The Inland Northwest Community Foundation awarded St. Mary’s and Clearwater Valley Hospitals and Clinics a grant of $21,600 and the Steele-Reese Foundation Special Project Fund in the Idaho Community Foundation awarded almost $2800 to provide additional psychiatric services for pediatric and adult patients with mental health issues. The program will provide for continued use of the hospitals’ robots and videoconferencing equipment for counseling and diagnostic sessions between Boise based psychiatrists and local patients.
“One of the biggest challenges facing our region is the lack of local mental health services. There are no community based psychiatrists in Clearwater, Lewis or Idaho County yet our region has one of the highest suicide rates in the state and Idaho has the highest suicide rate in the nation,” said Casey Meza, CEO, CVHC/SMHC. “Our family practice health care providers have expertise with mental health issues, but they are not highly trained in this specialty. Last year, over 3,000 of the visits in our Orofino clinic included mental health diagnoses.” Meza serves on the Region II mental health board and the Governor’s Commission for Health Information Technology.
CVHC and SMHC began providing telepsychiatry services in February, 2009 through a cooperative program with St. Alphonsus Regional Medical Center in Boise. SMHC and CVHC purchase blocks of time from SARMC for adult psychiatric services and contract directly with Dr. William Terry for pediatric psychiatric services.
The grant will help cover the cost of these psychiatric patient visits. Currently, Dr. Terry and Dr.
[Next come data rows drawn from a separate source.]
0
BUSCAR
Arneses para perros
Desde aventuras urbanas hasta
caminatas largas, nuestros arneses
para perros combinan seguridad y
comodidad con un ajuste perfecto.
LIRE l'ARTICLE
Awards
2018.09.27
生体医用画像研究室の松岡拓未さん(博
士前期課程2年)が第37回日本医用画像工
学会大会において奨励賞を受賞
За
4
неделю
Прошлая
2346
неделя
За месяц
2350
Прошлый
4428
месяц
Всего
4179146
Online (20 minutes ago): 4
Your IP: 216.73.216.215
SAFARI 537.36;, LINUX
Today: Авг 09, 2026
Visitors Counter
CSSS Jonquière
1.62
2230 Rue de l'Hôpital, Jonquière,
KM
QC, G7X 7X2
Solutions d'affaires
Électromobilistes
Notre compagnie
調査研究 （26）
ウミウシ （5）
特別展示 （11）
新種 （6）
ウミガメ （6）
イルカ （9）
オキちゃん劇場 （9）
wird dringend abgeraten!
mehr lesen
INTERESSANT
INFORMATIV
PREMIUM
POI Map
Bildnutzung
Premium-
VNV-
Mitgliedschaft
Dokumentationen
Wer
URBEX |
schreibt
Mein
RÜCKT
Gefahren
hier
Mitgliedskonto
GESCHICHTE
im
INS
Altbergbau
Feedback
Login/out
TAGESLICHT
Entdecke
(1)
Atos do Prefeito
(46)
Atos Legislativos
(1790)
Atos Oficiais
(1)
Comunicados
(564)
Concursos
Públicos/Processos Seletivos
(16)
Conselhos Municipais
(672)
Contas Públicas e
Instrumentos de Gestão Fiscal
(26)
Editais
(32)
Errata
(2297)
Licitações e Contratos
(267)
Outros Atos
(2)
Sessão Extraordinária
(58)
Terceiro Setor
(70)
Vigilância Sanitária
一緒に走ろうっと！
William Hazel use the hospitals’ robots or videoconferencing equipment to meet with individual patients in the Orofino or Cottonwood clinic exam rooms. In the first 15 months of the program CVHC and SMHC conducted 441 pediatric and 432 adult visits.
“We really appreciate the funds from the Inland Northwest Community Foundation and the Special Project Fund within the Idaho Community Foundation because insurances do not cover the entire cost for equipment connectivity and specialist care. The funds will also help cover costs for uninsured or underinsured patients,” said Meza. “The generosity of both foundations will go a long way towards improving the lives of so many patients in our area.”
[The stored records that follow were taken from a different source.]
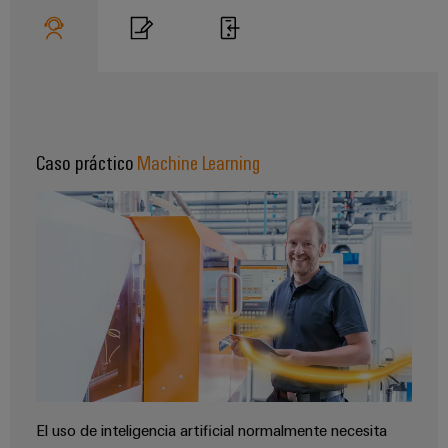
Caso práctico
Machine Learning
Configurador
Weidmüller
Ingeniería
digital
avanzada:
intuitiva,
sencilla y
rápida
El uso de inteligencia artificial normalmente necesita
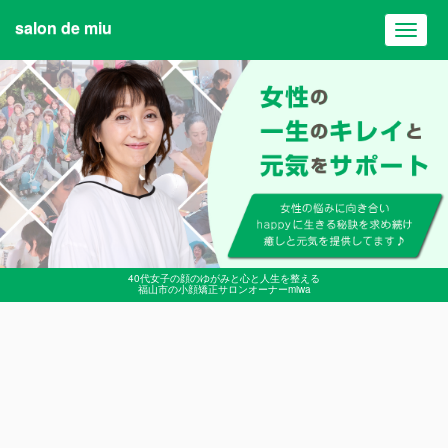
salon de miu
Toggl
navig
40代女子の顔のゆがみと心と人生を整える
福山市の小顔矯正サロンオーナーmiwa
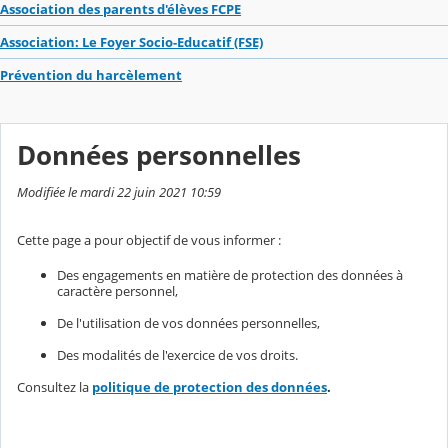
Association des parents d'élèves FCPE
Association: Le Foyer Socio-Educatif (FSE)
Prévention du harcèlement
Données personnelles
Modifiée le mardi 22 juin 2021 10:59
Cette page a pour objectif de vous informer :
Des engagements en matière de protection des données à
caractère personnel,
De l'utilisation de vos données personnelles,
Des modalités de l'exercice de vos droits.
Consultez la
politique de protection des données
.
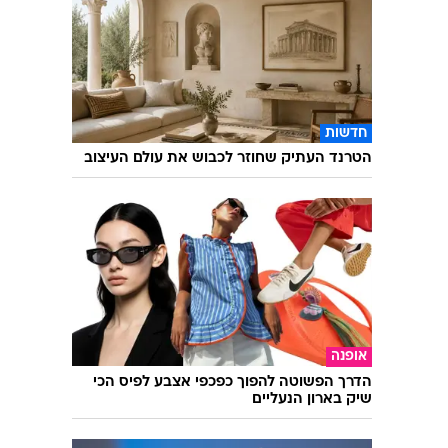
חדשות
הטרנד העתיק שחוזר לכבוש את עולם העיצוב
אופנה
הדרך הפשוטה להפוך כפכפי אצבע לפיס הכי
שיק בארון הנעליים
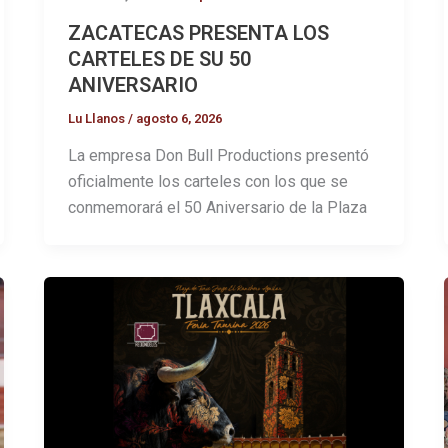
ZACATECAS PRESENTA LOS
CARTELES DE SU 50
ANIVERSARIO
Lu Llanos
/
agosto 6, 2026
La empresa Don Bull Productions presentó
oficialmente los carteles con los que se
conmemorará el 50 Aniversario de la Plaza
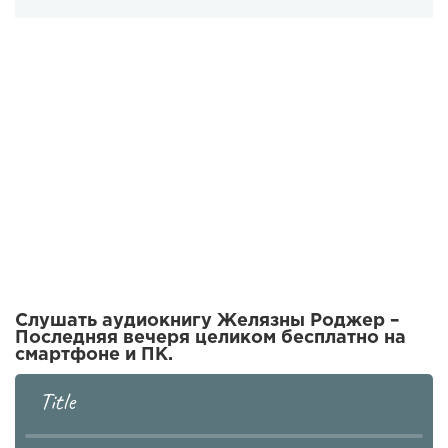
Слушать аудиокнигу Желязны Роджер –
Последняя вечеря целиком бесплатно на
смартфоне и ПК.
Title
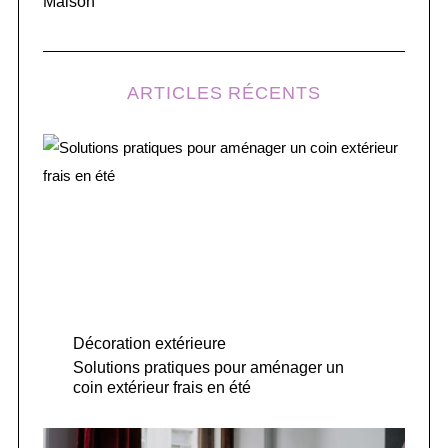
Maison
ARTICLES RÉCENTS
Décoration extérieure
Solutions pratiques pour aménager un
coin extérieur frais en été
The INWCF was founded in 1974 in Spokane, Washington and has since expanded to include 10 counties in Eastern Washington and 10 counties in Northern Idaho. In FY 2009 they awarded nearly $3 million in grants. They have more than $55 million in assets from over 285 funds and since 1976 have awarded more than $37 million in grants and scholarships.
The Idaho Community Foundation was established in 1988. Over $42 million has been distributed to a wide variety of philanthropic projects throughout the state. Both hospitals have received past grants from the Special Projects Fund within the Idaho Community Foundation. Last year’s grants through the ICF’s Children’s Charities of Idaho were used to purchase newborn infant scales and an infant warmer at SMH.